### [YOUR TASK]
Could you please return each line of the data that has the word "format"?

Hardware design source data:
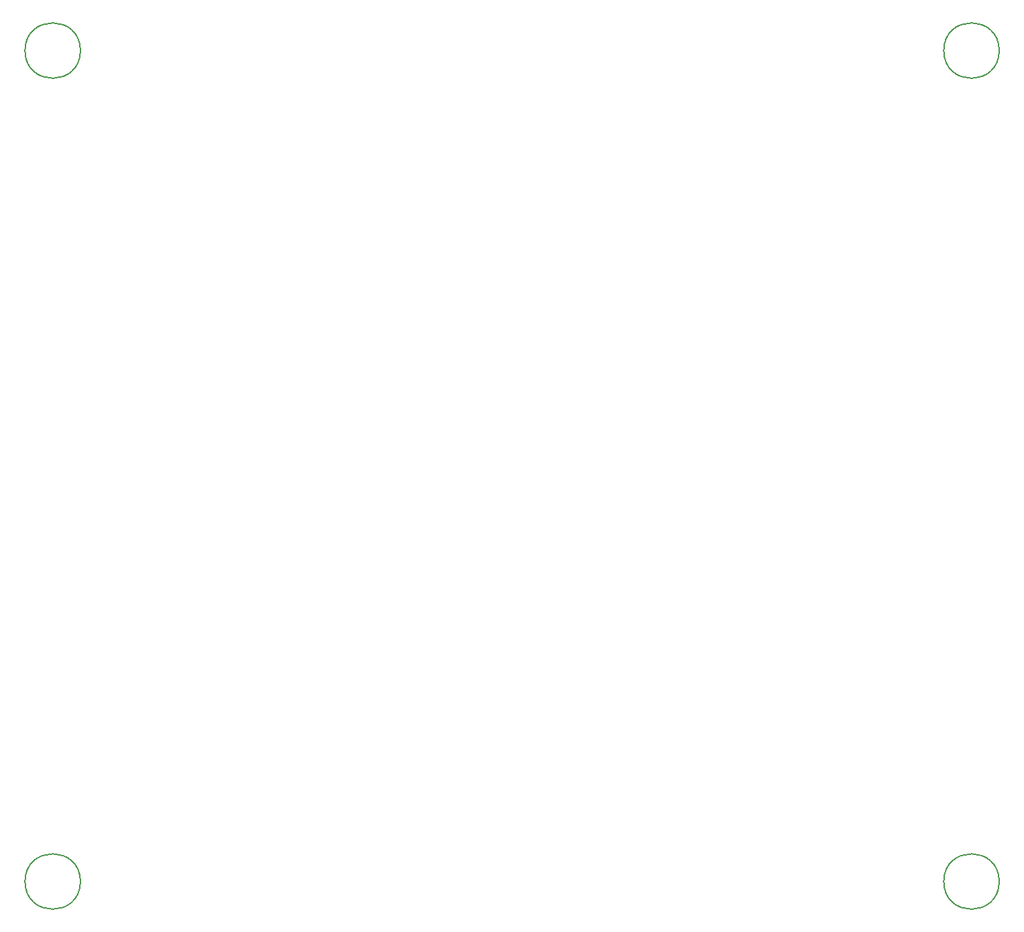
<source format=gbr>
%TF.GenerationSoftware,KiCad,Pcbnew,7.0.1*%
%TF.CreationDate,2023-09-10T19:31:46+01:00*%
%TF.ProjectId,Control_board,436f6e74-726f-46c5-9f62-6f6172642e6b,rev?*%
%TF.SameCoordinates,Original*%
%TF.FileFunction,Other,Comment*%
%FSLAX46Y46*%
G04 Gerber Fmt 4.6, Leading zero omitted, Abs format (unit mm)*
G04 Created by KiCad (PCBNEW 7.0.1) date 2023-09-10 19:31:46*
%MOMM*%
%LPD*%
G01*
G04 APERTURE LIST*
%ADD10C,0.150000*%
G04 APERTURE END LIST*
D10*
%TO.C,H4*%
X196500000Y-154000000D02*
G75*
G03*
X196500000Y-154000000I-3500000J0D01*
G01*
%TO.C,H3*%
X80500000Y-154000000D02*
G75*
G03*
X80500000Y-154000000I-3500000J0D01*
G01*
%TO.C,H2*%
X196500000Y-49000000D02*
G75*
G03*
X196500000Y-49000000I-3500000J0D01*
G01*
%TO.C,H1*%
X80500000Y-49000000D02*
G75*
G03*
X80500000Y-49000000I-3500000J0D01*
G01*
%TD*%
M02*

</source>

--

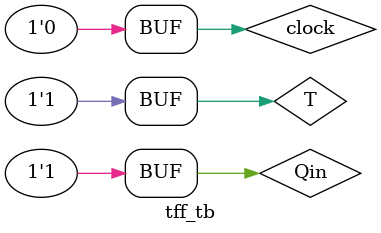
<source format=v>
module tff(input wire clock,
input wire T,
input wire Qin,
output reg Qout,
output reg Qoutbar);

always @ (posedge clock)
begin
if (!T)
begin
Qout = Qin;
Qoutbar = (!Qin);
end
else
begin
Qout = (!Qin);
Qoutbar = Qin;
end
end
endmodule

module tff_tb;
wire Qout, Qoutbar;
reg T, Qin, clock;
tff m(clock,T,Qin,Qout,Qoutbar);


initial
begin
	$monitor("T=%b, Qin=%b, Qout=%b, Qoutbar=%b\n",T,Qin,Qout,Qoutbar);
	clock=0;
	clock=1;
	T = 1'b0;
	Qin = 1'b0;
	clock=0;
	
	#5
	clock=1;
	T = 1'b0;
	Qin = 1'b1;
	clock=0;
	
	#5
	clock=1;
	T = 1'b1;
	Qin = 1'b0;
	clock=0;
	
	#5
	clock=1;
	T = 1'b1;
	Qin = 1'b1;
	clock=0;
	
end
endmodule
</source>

### [RESPONSE]
<source format=gbr>
G04 Gerber Fmt 4.6, Leading zero omitted, Abs format (unit mm)*
<source format=v>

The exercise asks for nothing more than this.